L’homme de Kisii, dont la femme et les enfants auraient été tués par son frère, raconte son dernier appel téléphonique avec elle – Kenya

  • Les événements tragiques se sont produits lorsque la femme et les enfants de Patrick Omuga auraient été tués par son propre frère, Alex Ayata Migosi.
  • Omuga a raconté douloureusement sa dernière conversation avec sa femme, discutant de la vente du terrain quelques instants avant de recevoir la nouvelle dévastatrice.
  • Il a été révélé qu’Alex Ayata Migosi, l’auteur présumé, avait déjà menacé Omuga et sa famille à propos du conflit foncier.

La journaliste d’actualité de Journal Afrique, Racheal Nyaguthie, a passé plus de quatre ans à faire des reportages sur la politique et la criminalité au Kenya et a couvert l’élection présidentielle de 2022.

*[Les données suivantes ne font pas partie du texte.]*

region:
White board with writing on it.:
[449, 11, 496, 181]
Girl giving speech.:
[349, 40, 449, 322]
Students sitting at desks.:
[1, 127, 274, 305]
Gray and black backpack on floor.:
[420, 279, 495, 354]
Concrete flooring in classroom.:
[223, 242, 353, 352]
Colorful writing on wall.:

L’homme de Kisii, dont la femme et les enfants auraient été tués par son frère pour la dernière fois, a raconté douloureusement le dernier appel téléphonique avec elle avant d’apprendre l’atrocité.

La famille d’Omuga aurait été tuée par son frère.
Source : Journal Afrique

Alex Ayata Migosi, 27 ans, aurait tué la femme et les deux enfants de son frère Patrick Omuga à la suite d’un différend concernant un terrain.

S’adressant à Citizen TV, Omuga a raconté qu’il venait d’avoir un appel téléphonique avec sa femme au sujet de la vente du terrain, mais quelques instants plus tard, il a reçu un appel téléphonique l’informant de la tragédie.

« Ma femme m’a appelé et m’a dit que l’acheteur du terrain était arrivé. Je lui ai dit de dire à l’acheteur d’être patient avant mon arrivée afin que nous puissions aller voir le terrain. Quelques instants plus tard, mon téléphone a sonné et j’ai été « Je me suis précipité chez moi », a-t-il raconté au bord des larmes.

Omega a dit que lorsqu’il est arrivé à la maison, sa femme l’a vu et à cet instant, elle est morte.

Omuga a déclaré que son frère le cherchait pour le tuer, mais il avait de la chance de ne pas être chez lui.

Le tueur présumé avait auparavant menacé d’achever Omuga et sa famille à cause du terrain, jurant qu’aucun d’entre eux ne finirait par le posséder ou le vendre.